Make SignatureAndPayloadConfig and PolicyBindingConfig initializers public

[arkavo-com]

Issue

The SignatureAndPayloadConfig and PolicyBindingConfig structs have internal initializers, preventing external packages from using the signature functionality.

Current Behavior

// In external package using OpenTDFKit
let config = SignatureAndPayloadConfig(
    signed: true,
    signatureCurve: .secp256r1,
    payloadCipher: .aes256GCM128
)
// Error: 'SignatureAndPayloadConfig' initializer is inaccessible due to 'internal' protection level

The addSignatureToNanoTDF() function is public and documented, but cannot be used because the required SignatureAndPayloadConfig parameter cannot be constructed externally.

Expected Behavior

Users should be able to create signed NanoTDFs from external packages:

import OpenTDFKit
import CryptoKit

var nanoTDF = try await createNanoTDF(...)
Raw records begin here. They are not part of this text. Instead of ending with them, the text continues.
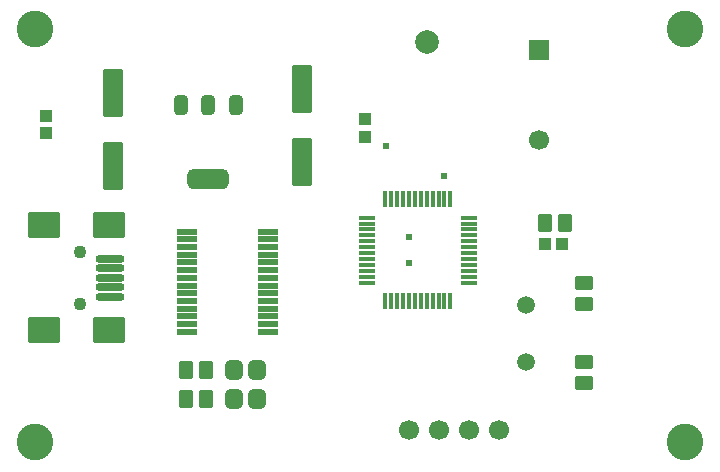
<source format=gts>
G04*
G04 #@! TF.GenerationSoftware,Altium Limited,Altium Designer,21.0.8 (223)*
G04*
G04 Layer_Color=8388736*
%FSLAX24Y24*%
%MOIN*%
G70*
G04*
G04 #@! TF.SameCoordinates,8C0F5777-7222-4B99-86F0-090FC40BF16C*
G04*
G04*
G04 #@! TF.FilePolarity,Negative*
G04*
G01*
G75*
G04:AMPARAMS|DCode=26|XSize=41.3mil|YSize=41.3mil|CornerRadius=3.8mil|HoleSize=0mil|Usage=FLASHONLY|Rotation=180.000|XOffset=0mil|YOffset=0mil|HoleType=Round|Shape=RoundedRectangle|*
%AMROUNDEDRECTD26*
21,1,0.0413,0.0337,0,0,180.0*
21,1,0.0337,0.0413,0,0,180.0*
1,1,0.0077,-0.0168,0.0168*
1,1,0.0077,0.0168,0.0168*
1,1,0.0077,0.0168,-0.0168*
1,1,0.0077,-0.0168,-0.0168*
%
%ADD26ROUNDEDRECTD26*%
G04:AMPARAMS|DCode=27|XSize=47.2mil|YSize=59.1mil|CornerRadius=4.1mil|HoleSize=0mil|Usage=FLASHONLY|Rotation=0.000|XOffset=0mil|YOffset=0mil|HoleType=Round|Shape=RoundedRectangle|*
%AMROUNDEDRECTD27*
21,1,0.0472,0.0508,0,0,0.0*
21,1,0.0390,0.0591,0,0,0.0*
1,1,0.0083,0.0195,-0.0254*
1,1,0.0083,-0.0195,-0.0254*
1,1,0.0083,-0.0195,0.0254*
1,1,0.0083,0.0195,0.0254*
%
%ADD27ROUNDEDRECTD27*%
G04:AMPARAMS|DCode=28|XSize=161.4mil|YSize=66.9mil|CornerRadius=5.1mil|HoleSize=0mil|Usage=FLASHONLY|Rotation=90.000|XOffset=0mil|YOffset=0mil|HoleType=Round|Shape=RoundedRectangle|*
%AMROUNDEDRECTD28*
21,1,0.1614,0.0567,0,0,90.0*
21,1,0.1512,0.0669,0,0,90.0*
1,1,0.0102,0.0283,0.0756*
1,1,0.0102,0.0283,-0.0756*
1,1,0.0102,-0.0283,-0.0756*
1,1,0.0102,-0.0283,0.0756*
%
%ADD28ROUNDEDRECTD28*%
G04:AMPARAMS|DCode=29|XSize=15.7mil|YSize=51.2mil|CornerRadius=2.6mil|HoleSize=0mil|Usage=FLASHONLY|Rotation=180.000|XOffset=0mil|YOffset=0mil|HoleType=Round|Shape=RoundedRectangle|*
%AMROUNDEDRECTD29*
21,1,0.0157,0.0461,0,0,180.0*
21,1,0.0106,0.0512,0,0,180.0*
1,1,0.0051,-0.0053,0.0230*
1,1,0.0051,0.0053,0.0230*
1,1,0.0051,0.0053,-0.0230*
1,1,0.0051,-0.0053,-0.0230*
%
%ADD29ROUNDEDRECTD29*%
G04:AMPARAMS|DCode=30|XSize=15.7mil|YSize=51.2mil|CornerRadius=2.6mil|HoleSize=0mil|Usage=FLASHONLY|Rotation=90.000|XOffset=0mil|YOffset=0mil|HoleType=Round|Shape=RoundedRectangle|*
%AMROUNDEDRECTD30*
21,1,0.0157,0.0461,0,0,90.0*
21,1,0.0106,0.0512,0,0,90.0*
1,1,0.0051,0.0230,0.0053*
1,1,0.0051,0.0230,-0.0053*
1,1,0.0051,-0.0230,-0.0053*
1,1,0.0051,-0.0230,0.0053*
%
%ADD30ROUNDEDRECTD30*%
G04:AMPARAMS|DCode=31|XSize=47.2mil|YSize=59.1mil|CornerRadius=4.1mil|HoleSize=0mil|Usage=FLASHONLY|Rotation=90.000|XOffset=0mil|YOffset=0mil|HoleType=Round|Shape=RoundedRectangle|*
%AMROUNDEDRECTD31*
21,1,0.0472,0.0508,0,0,90.0*
21,1,0.0390,0.0591,0,0,90.0*
1,1,0.0083,0.0254,0.0195*
1,1,0.0083,0.0254,-0.0195*
1,1,0.0083,-0.0254,-0.0195*
1,1,0.0083,-0.0254,0.0195*
%
%ADD31ROUNDEDRECTD31*%
G04:AMPARAMS|DCode=32|XSize=17.7mil|YSize=68.9mil|CornerRadius=2.7mil|HoleSize=0mil|Usage=FLASHONLY|Rotation=270.000|XOffset=0mil|YOffset=0mil|HoleType=Round|Shape=RoundedRectangle|*
%AMROUNDEDRECTD32*
21,1,0.0177,0.0636,0,0,270.0*
21,1,0.0124,0.0689,0,0,270.0*
1,1,0.0053,-0.0318,-0.0062*
1,1,0.0053,-0.0318,0.0062*
1,1,0.0053,0.0318,0.0062*
1,1,0.0053,0.0318,-0.0062*
%
%ADD32ROUNDEDRECTD32*%
G04:AMPARAMS|DCode=33|XSize=41.3mil|YSize=41.3mil|CornerRadius=3.8mil|HoleSize=0mil|Usage=FLASHONLY|Rotation=90.000|XOffset=0mil|YOffset=0mil|HoleType=Round|Shape=RoundedRectangle|*
%AMROUNDEDRECTD33*
21,1,0.0413,0.0337,0,0,90.0*
21,1,0.0337,0.0413,0,0,90.0*
1,1,0.0077,0.0168,0.0168*
1,1,0.0077,0.0168,-0.0168*
1,1,0.0077,-0.0168,-0.0168*
1,1,0.0077,-0.0168,0.0168*
%
%ADD33ROUNDEDRECTD33*%
%ADD34O,0.0966X0.0277*%
G04:AMPARAMS|DCode=35|XSize=106.4mil|YSize=86.7mil|CornerRadius=7.9mil|HoleSize=0mil|Usage=FLASHONLY|Rotation=180.000|XOffset=0mil|YOffset=0mil|HoleType=Round|Shape=RoundedRectangle|*
%AMROUNDEDRECTD35*
21,1,0.1064,0.0709,0,0,180.0*
21,1,0.0906,0.0867,0,0,180.0*
1,1,0.0159,-0.0453,0.0354*
1,1,0.0159,0.0453,0.0354*
1,1,0.0159,0.0453,-0.0354*
1,1,0.0159,-0.0453,-0.0354*
%
%ADD35ROUNDEDRECTD35*%
G04:AMPARAMS|DCode=36|XSize=67.1mil|YSize=59.2mil|CornerRadius=16.8mil|HoleSize=0mil|Usage=FLASHONLY|Rotation=90.000|XOffset=0mil|YOffset=0mil|HoleType=Round|Shape=RoundedRectangle|*
%AMROUNDEDRECTD36*
21,1,0.0671,0.0256,0,0,90.0*
21,1,0.0335,0.0592,0,0,90.0*
1,1,0.0336,0.0128,0.0167*
1,1,0.0336,0.0128,-0.0167*
1,1,0.0336,-0.0128,-0.0167*
1,1,0.0336,-0.0128,0.0167*
%
%ADD36ROUNDEDRECTD36*%
G04:AMPARAMS|DCode=37|XSize=137.1mil|YSize=67.1mil|CornerRadius=18.8mil|HoleSize=0mil|Usage=FLASHONLY|Rotation=0.000|XOffset=0mil|YOffset=0mil|HoleType=Round|Shape=RoundedRectangle|*
%AMROUNDEDRECTD37*
21,1,0.1371,0.0295,0,0,0.0*
21,1,0.0996,0.0671,0,0,0.0*
1,1,0.0375,0.0498,-0.0148*
1,1,0.0375,-0.0498,-0.0148*
1,1,0.0375,-0.0498,0.0148*
1,1,0.0375,0.0498,0.0148*
%
%ADD37ROUNDEDRECTD37*%
G04:AMPARAMS|DCode=38|XSize=47.4mil|YSize=67.1mil|CornerRadius=13.8mil|HoleSize=0mil|Usage=FLASHONLY|Rotation=0.000|XOffset=0mil|YOffset=0mil|HoleType=Round|Shape=RoundedRectangle|*
%AMROUNDEDRECTD38*
21,1,0.0474,0.0394,0,0,0.0*
21,1,0.0197,0.0671,0,0,0.0*
1,1,0.0277,0.0098,-0.0197*
1,1,0.0277,-0.0098,-0.0197*
1,1,0.0277,-0.0098,0.0197*
1,1,0.0277,0.0098,0.0197*
%
%ADD38ROUNDEDRECTD38*%
%ADD39C,0.0789*%
%ADD40C,0.0591*%
%ADD41C,0.0669*%
%ADD42C,0.1220*%
%ADD43C,0.0433*%
%ADD44R,0.0669X0.0669*%
%ADD45C,0.0240*%
D26*
X17961Y7584D02*
D03*
X18531D02*
D03*
D27*
X18650Y8312D02*
D03*
X17961D02*
D03*
X5991Y2434D02*
D03*
X6680D02*
D03*
X5996Y3399D02*
D03*
X6685D02*
D03*
D28*
X9882Y10331D02*
D03*
Y12772D02*
D03*
X3563Y12643D02*
D03*
Y10202D02*
D03*
D29*
X14617Y9109D02*
D03*
X14420D02*
D03*
X14223D02*
D03*
X14026D02*
D03*
X13830D02*
D03*
X13633D02*
D03*
X13436D02*
D03*
X13239D02*
D03*
X13042D02*
D03*
X12845D02*
D03*
X12648D02*
D03*
X14814D02*
D03*
Y5683D02*
D03*
X14617D02*
D03*
X14420D02*
D03*
X14223D02*
D03*
X14026D02*
D03*
X13830D02*
D03*
X13633D02*
D03*
X13436D02*
D03*
X13239D02*
D03*
X13042D02*
D03*
X12845D02*
D03*
X12648D02*
D03*
D30*
X12019Y6313D02*
D03*
Y6510D02*
D03*
Y6707D02*
D03*
Y6904D02*
D03*
Y7101D02*
D03*
Y7298D02*
D03*
Y7494D02*
D03*
Y7691D02*
D03*
Y7888D02*
D03*
Y8085D02*
D03*
Y8282D02*
D03*
Y8479D02*
D03*
X15444Y6313D02*
D03*
Y6510D02*
D03*
Y6707D02*
D03*
Y6904D02*
D03*
Y7101D02*
D03*
Y7298D02*
D03*
Y7494D02*
D03*
Y7691D02*
D03*
Y7888D02*
D03*
Y8085D02*
D03*
Y8282D02*
D03*
Y8479D02*
D03*
D31*
X19253Y3661D02*
D03*
Y2972D02*
D03*
Y5610D02*
D03*
Y6299D02*
D03*
D32*
X6051Y4680D02*
D03*
Y4935D02*
D03*
Y5191D02*
D03*
Y5447D02*
D03*
Y5703D02*
D03*
Y5959D02*
D03*
Y6215D02*
D03*
Y6471D02*
D03*
Y6727D02*
D03*
Y6983D02*
D03*
Y7239D02*
D03*
Y7494D02*
D03*
Y7750D02*
D03*
Y8006D02*
D03*
X8751D02*
D03*
Y7750D02*
D03*
Y7494D02*
D03*
Y7239D02*
D03*
Y6983D02*
D03*
Y6727D02*
D03*
Y6471D02*
D03*
Y6215D02*
D03*
Y5959D02*
D03*
Y5703D02*
D03*
Y5447D02*
D03*
Y5191D02*
D03*
Y4935D02*
D03*
Y4680D02*
D03*
D33*
X1347Y11290D02*
D03*
Y11861D02*
D03*
X11977Y11182D02*
D03*
Y11753D02*
D03*
D34*
X3480Y5841D02*
D03*
Y6156D02*
D03*
Y7101D02*
D03*
Y6786D02*
D03*
Y6471D02*
D03*
D35*
X3431Y4719D02*
D03*
X1285D02*
D03*
X3431Y8223D02*
D03*
X1285D02*
D03*
D36*
X8357Y2416D02*
D03*
X7609D02*
D03*
X7615Y3399D02*
D03*
X8363D02*
D03*
D37*
X6749Y9765D02*
D03*
D38*
X5843Y12245D02*
D03*
X6749D02*
D03*
X7654D02*
D03*
D39*
X14046Y14345D02*
D03*
D40*
X17324Y3656D02*
D03*
Y5577D02*
D03*
D41*
X17770Y11080D02*
D03*
X16420Y1400D02*
D03*
X15420D02*
D03*
X14420D02*
D03*
X13420D02*
D03*
D42*
X22638Y984D02*
D03*
X984Y984D02*
D03*
X22638Y14764D02*
D03*
X984D02*
D03*
D43*
X2468Y5605D02*
D03*
Y7337D02*
D03*
D44*
X17770Y14080D02*
D03*
D45*
X13420Y7835D02*
D03*
Y6980D02*
D03*
X12660Y10860D02*
D03*
X14610Y9860D02*
D03*
M02*

</source>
let config = SignatureAndPayloadConfig(
    signed: true,
    signatureCurve: .secp256r1,
    payloadCipher: .aes256GCM128
)

let privateKey = P256.Signing.PrivateKey()
try await addSignatureToNanoTDF(
    nanoTDF: &nanoTDF,
    privateKey: privateKey,
    config: config
)

Proposed Solution

Add public initializers to both structs:

SignatureAndPayloadConfig

public struct SignatureAndPayloadConfig: Sendable {
    var signed: Bool
    var signatureCurve: Curve?
    let payloadCipher: Cipher?

    // Add this public initializer
    public init(signed: Bool, signatureCurve: Curve?, payloadCipher: Cipher?) {
        self.signed = signed
        self.signatureCurve = signatureCurve
        self.payloadCipher = payloadCipher
    }

    // ... existing toData() method
}

PolicyBindingConfig

public struct PolicyBindingConfig: Sendable {
    var ecdsaBinding: Bool
    var curve: Curve

    // Add this public initializer
    public init(ecdsaBinding: Bool, curve: Curve) {
        self.ecdsaBinding = ecdsaBinding
        self.curve = curve
    }

    // ... existing toData() method
}

Impact

Without public initializers:

• ❌ Cannot use addSignatureToNanoTDF() from external packages
• ❌ Cannot manually construct NanoTDF headers with custom configs
• ❌ Signature functionality is effectively unusable outside OpenTDFKit itself

With public initializers:

• ✅ Full signature support for external packages
• ✅ Ability to create signed NanoTDFs for NTDF Profile v1.2 chains
• ✅ Custom header configurations for advanced use cases

Use Case

We're implementing NTDF Profile v1.2 Chain of Trust authorization where each link should be signed:

1. Origin Link (PE attestation) - signed by user's DID key
2. Intermediate Link (NPE attestation) - signed by app's key
3. Terminal Link (from IdP) - signed by IdP's key

Currently blocked because we cannot create SignatureAndPayloadConfig to pass to addSignatureToNanoTDF().

Related: arkavo-org/app#160, arkavo-org/app#161

Files to Modify

OpenTDFKit/NanoTDF.swift:

• Lines 523-552: SignatureAndPayloadConfig struct
• Lines 502-521: PolicyBindingConfig struct

Just add public initializers to both structs (3 lines each).

Workaround (Current)

Currently relying on GMAC policy binding instead of signatures, which works but is not ideal for multi-party chains where each party should cryptographically sign their attestation.

Priority

Medium - Signature functionality exists but is inaccessible. GMAC binding provides security, but signatures would enable stronger attestation chains.